* Begin ENTRIES SHOWN *

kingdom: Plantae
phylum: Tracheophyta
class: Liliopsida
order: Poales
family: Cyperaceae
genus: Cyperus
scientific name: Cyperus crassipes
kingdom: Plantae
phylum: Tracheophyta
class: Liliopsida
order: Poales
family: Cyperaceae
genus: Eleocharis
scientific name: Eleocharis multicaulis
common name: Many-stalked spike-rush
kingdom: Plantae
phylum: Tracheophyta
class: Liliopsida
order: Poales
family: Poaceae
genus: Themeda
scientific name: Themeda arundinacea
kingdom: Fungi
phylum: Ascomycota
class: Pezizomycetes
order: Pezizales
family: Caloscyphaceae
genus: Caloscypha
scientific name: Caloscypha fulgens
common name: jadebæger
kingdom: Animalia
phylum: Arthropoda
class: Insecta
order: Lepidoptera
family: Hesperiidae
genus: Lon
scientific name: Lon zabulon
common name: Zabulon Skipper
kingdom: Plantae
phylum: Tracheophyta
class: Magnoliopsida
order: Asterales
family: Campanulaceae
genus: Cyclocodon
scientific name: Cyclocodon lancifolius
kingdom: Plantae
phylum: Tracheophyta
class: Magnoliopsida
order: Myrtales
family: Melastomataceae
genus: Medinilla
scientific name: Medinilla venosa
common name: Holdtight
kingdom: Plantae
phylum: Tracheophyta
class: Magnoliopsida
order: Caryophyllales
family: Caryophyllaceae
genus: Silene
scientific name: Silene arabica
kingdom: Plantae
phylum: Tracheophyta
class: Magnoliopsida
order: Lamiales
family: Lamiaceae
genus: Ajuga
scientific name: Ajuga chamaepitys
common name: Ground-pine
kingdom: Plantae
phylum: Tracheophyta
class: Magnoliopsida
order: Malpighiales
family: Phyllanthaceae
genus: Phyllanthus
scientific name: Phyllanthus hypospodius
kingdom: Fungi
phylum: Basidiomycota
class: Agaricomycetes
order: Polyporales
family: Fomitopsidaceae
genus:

* End ENTRIES SHOWN *

▶ [TO BE DONE]: Update every item above by replacing "scientific name" with "species" throughout, and change nothing else in the lines.

▶ [WORKED ANSWER]:
kingdom: Plantae
phylum: Tracheophyta
class: Liliopsida
order: Poales
family: Cyperaceae
genus: Cyperus
species: Cyperus crassipes
kingdom: Plantae
phylum: Tracheophyta
class: Liliopsida
order: Poales
family: Cyperaceae
genus: Eleocharis
species: Eleocharis multicaulis
common name: Many-stalked spike-rush
kingdom: Plantae
phylum: Tracheophyta
class: Liliopsida
order: Poales
family: Poaceae
genus: Themeda
species: Themeda arundinacea
kingdom: Fungi
phylum: Ascomycota
class: Pezizomycetes
order: Pezizales
family: Caloscyphaceae
genus: Caloscypha
species: Caloscypha fulgens
common name: jadebæger
kingdom: Animalia
phylum: Arthropoda
class: Insecta
order: Lepidoptera
family: Hesperiidae
genus: Lon
species: Lon zabulon
common name: Zabulon Skipper
kingdom: Plantae
phylum: Tracheophyta
class: Magnoliopsida
order: Asterales
family: Campanulaceae
genus: Cyclocodon
species: Cyclocodon lancifolius
kingdom: Plantae
phylum: Tracheophyta
class: Magnoliopsida
order: Myrtales
family: Melastomataceae
genus: Medinilla
species: Medinilla venosa
common name: Holdtight
kingdom: Plantae
phylum: Tracheophyta
class: Magnoliopsida
order: Caryophyllales
family: Caryophyllaceae
genus: Silene
species: Silene arabica
kingdom: Plantae
phylum: Tracheophyta
class: Magnoliopsida
order: Lamiales
family: Lamiaceae
genus: Ajuga
species: Ajuga chamaepitys
common name: Ground-pine
kingdom: Plantae
phylum: Tracheophyta
class: Magnoliopsida
order: Malpighiales
family: Phyllanthaceae
genus: Phyllanthus
species: Phyllanthus hypospodius
kingdom: Fungi
phylum: Basidiomycota
class: Agaricomycetes
order: Polyporales
family: Fomitopsidaceae
genus:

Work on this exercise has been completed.